Problem to solve: Keep the wording of the records intact as you retype them, and omit every image.

Graphic revision entries:
*-*-*
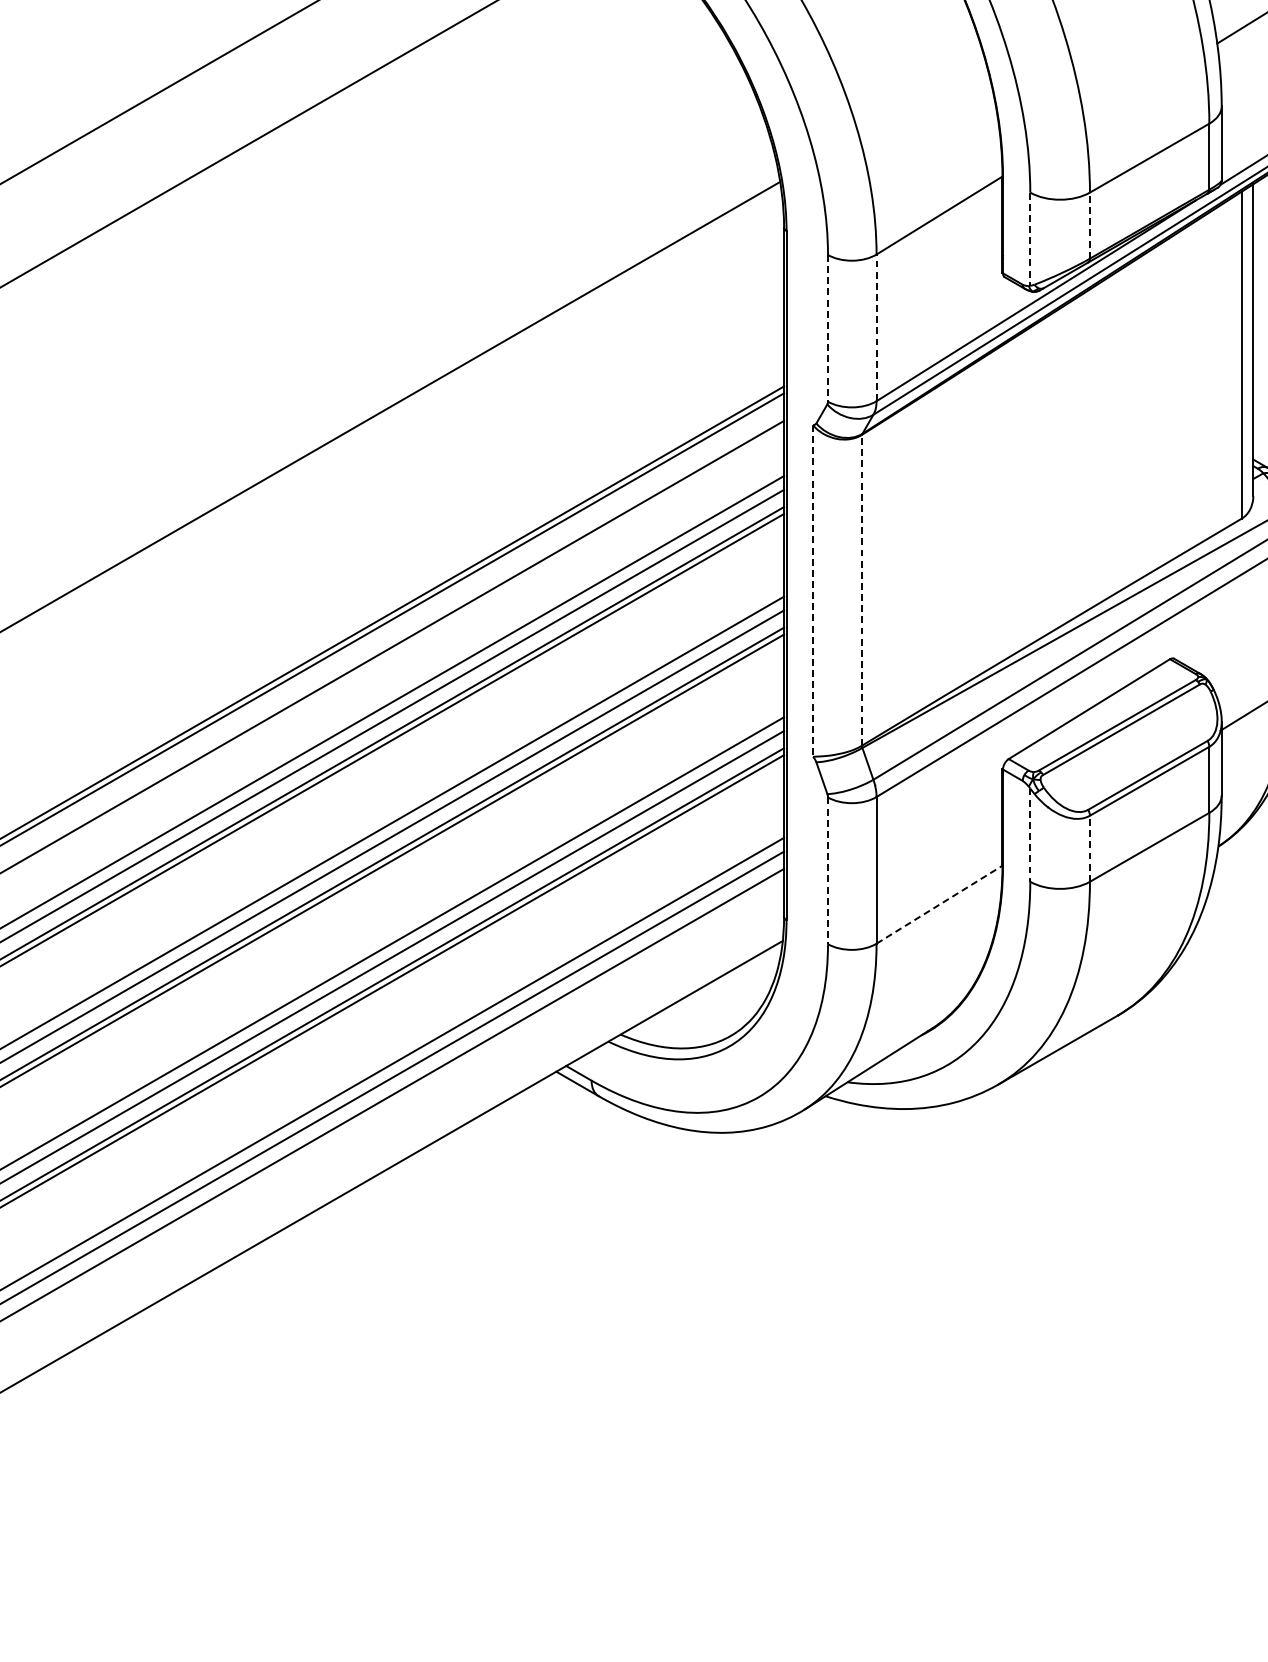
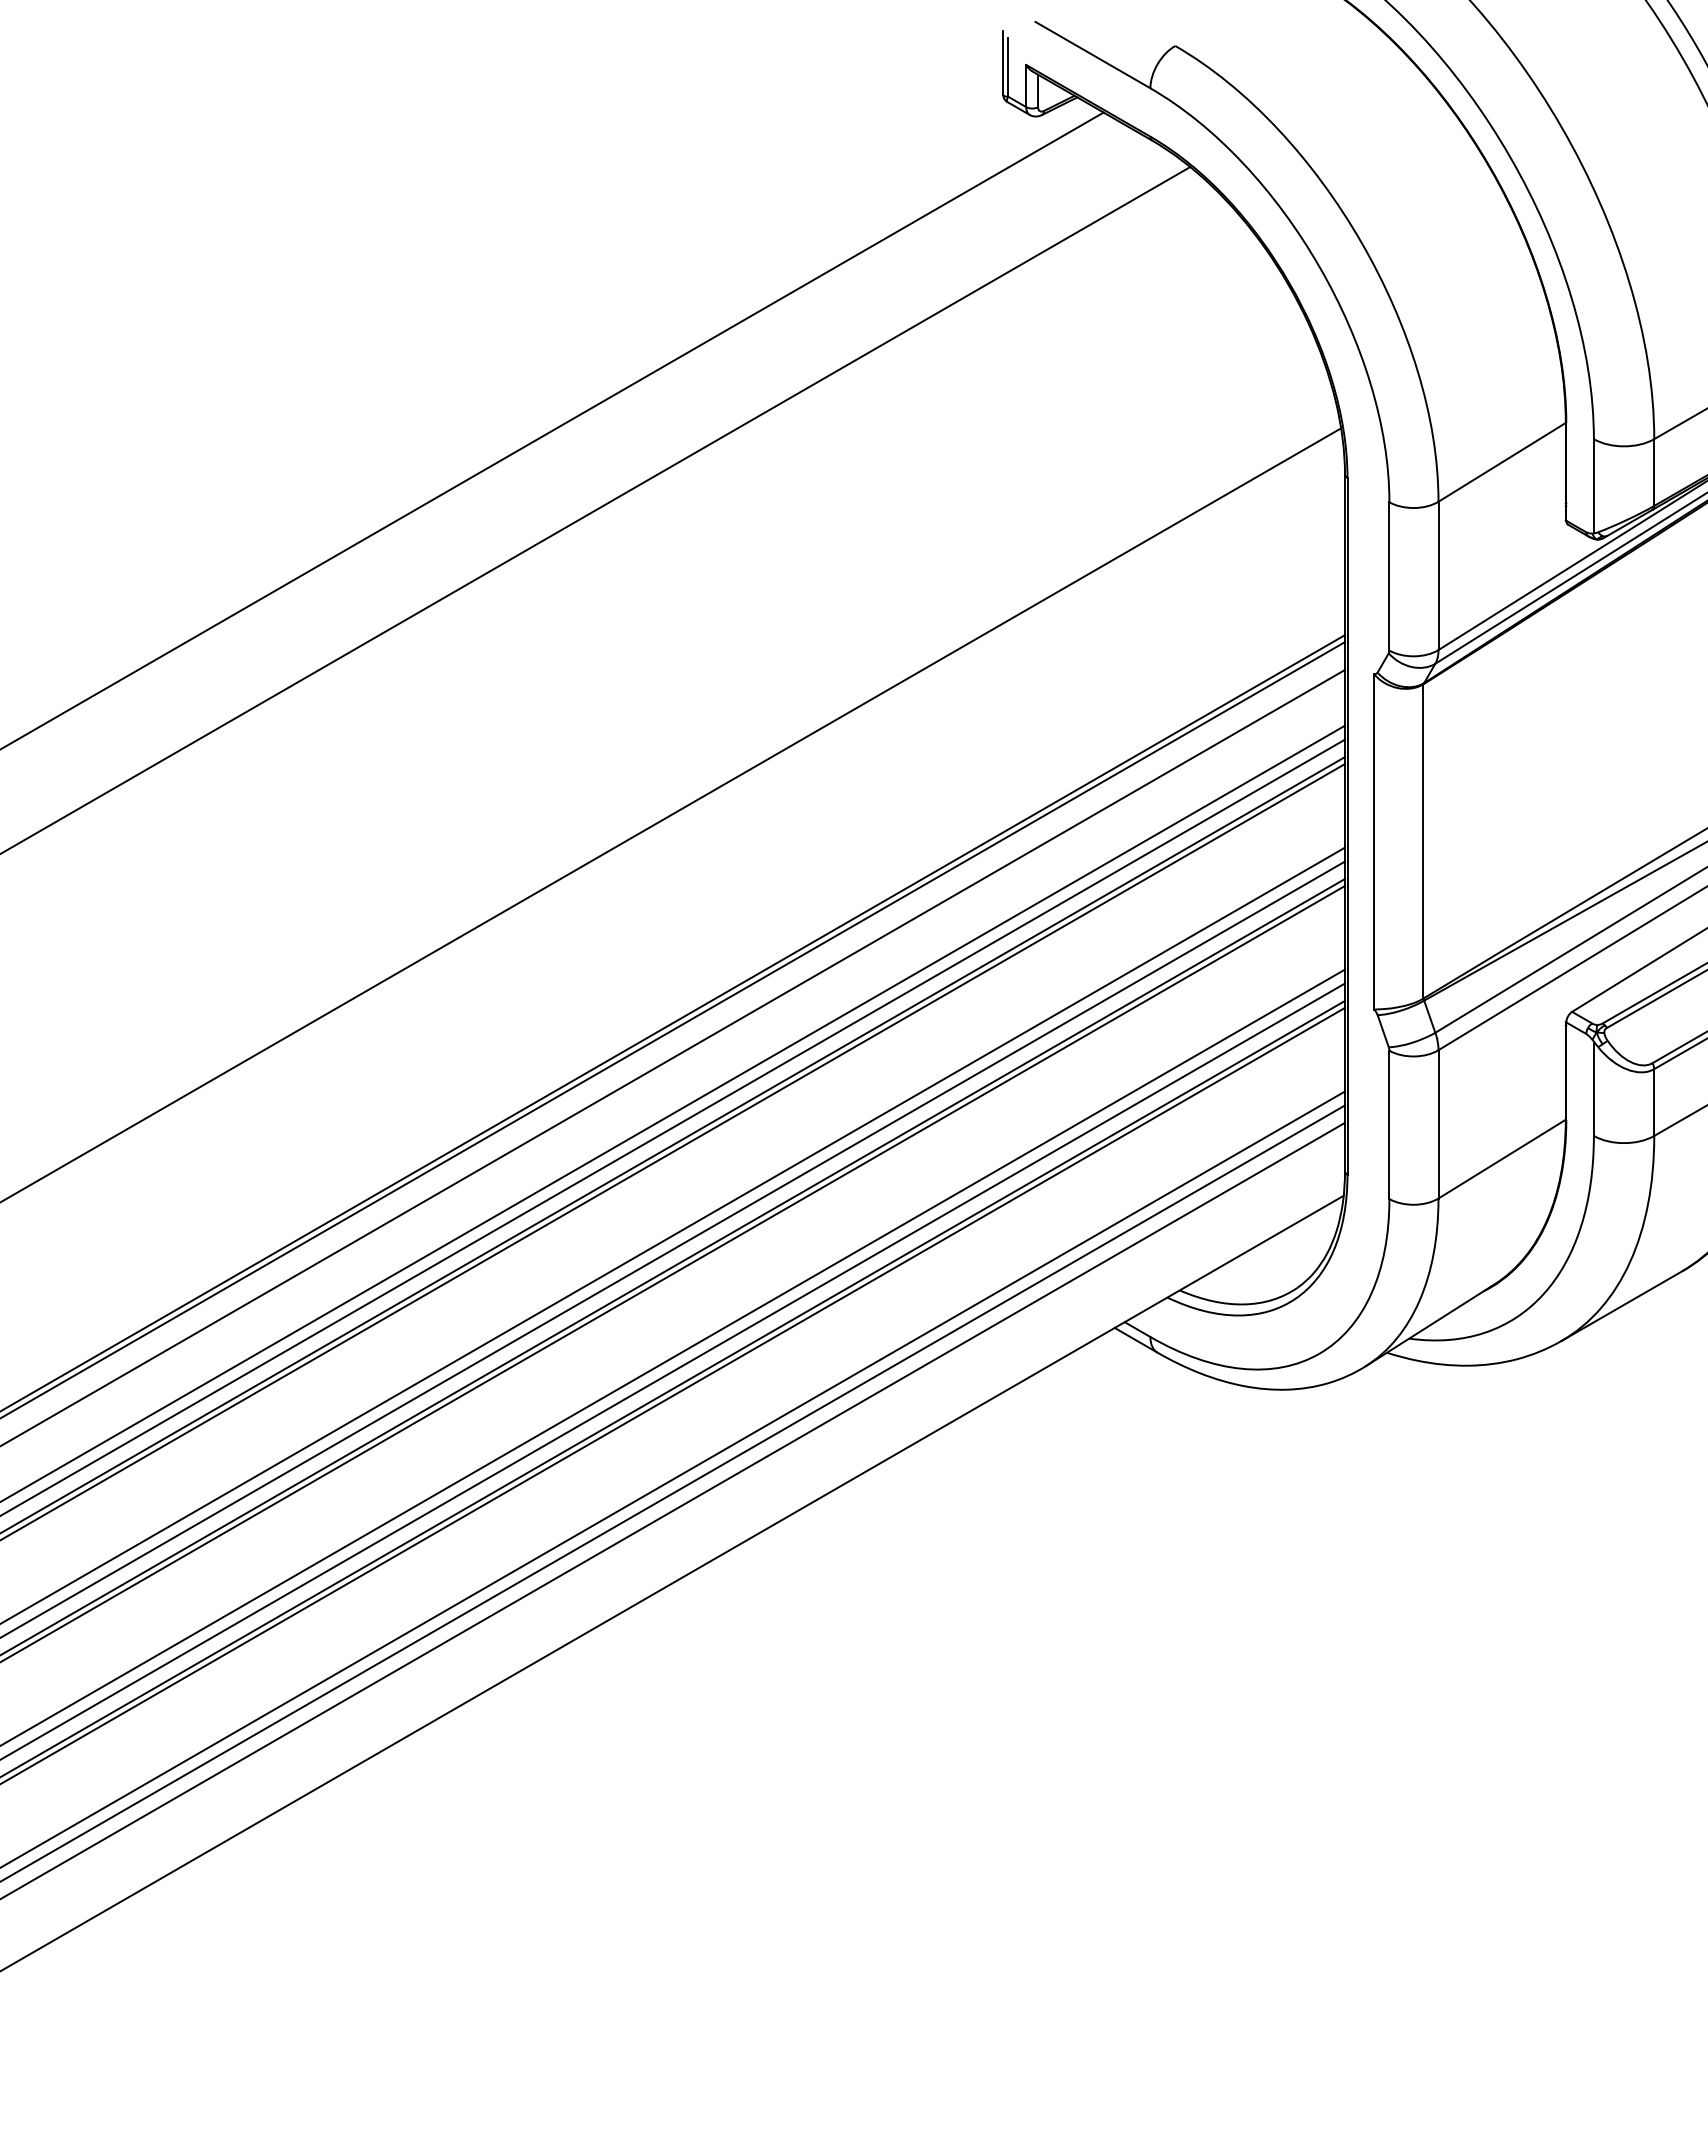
line: (1090, 225) -> (1654, 472), dashed -> solid
line: (1029, 239) -> (1593, 486), dashed -> solid
line: (876, 327) -> (1438, 575), dashed -> solid
line: (828, 328) -> (1389, 576), dashed -> solid
line: (861, 589) -> (1423, 840), dashed -> solid
line: (813, 590) -> (1374, 841), dashed -> solid
line: (1029, 835) -> (1593, 1089), dashed -> solid
line: (1090, 848) -> (1654, 1102), dashed -> solid
line: (828, 871) -> (1389, 1125), dashed -> solid
line: (939, 905) -> (1502, 1159), dashed -> solid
*-*-*
Completed task:
line: (1090, 225) -> (1654, 472), dashed -> solid
line: (1029, 239) -> (1593, 486), dashed -> solid
line: (876, 327) -> (1438, 575), dashed -> solid
line: (828, 328) -> (1389, 576), dashed -> solid
line: (861, 589) -> (1423, 840), dashed -> solid
line: (813, 590) -> (1374, 841), dashed -> solid
line: (1029, 835) -> (1593, 1089), dashed -> solid
line: (1090, 848) -> (1654, 1102), dashed -> solid
line: (828, 871) -> (1389, 1125), dashed -> solid
line: (939, 905) -> (1502, 1159), dashed -> solid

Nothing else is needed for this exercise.